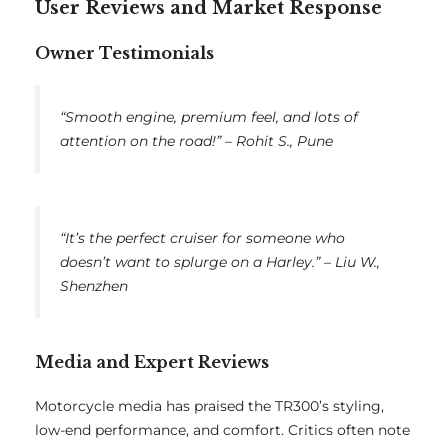
User Reviews and Market Response
Owner Testimonials
“Smooth engine, premium feel, and lots of
attention on the road!” –
Rohit S., Pune
“It’s the perfect cruiser for someone who
doesn’t want to splurge on a Harley.” –
Liu W.,
Shenzhen
Media and Expert Reviews
Motorcycle media has praised the TR300’s styling,
low-end performance, and comfort. Critics often note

● ● ● ● ●

## Exercise brief
Only one thing belongs in the reply: the exact lines of the listing above, from the one with "attention on the" through its last line.

## Exercise output
attention on the road!” –
Rohit S., Pune
“It’s the perfect cruiser for someone who
doesn’t want to splurge on a Harley.” –
Liu W.,
Shenzhen
Media and Expert Reviews
Motorcycle media has praised the TR300’s styling,
low-end performance, and comfort. Critics often note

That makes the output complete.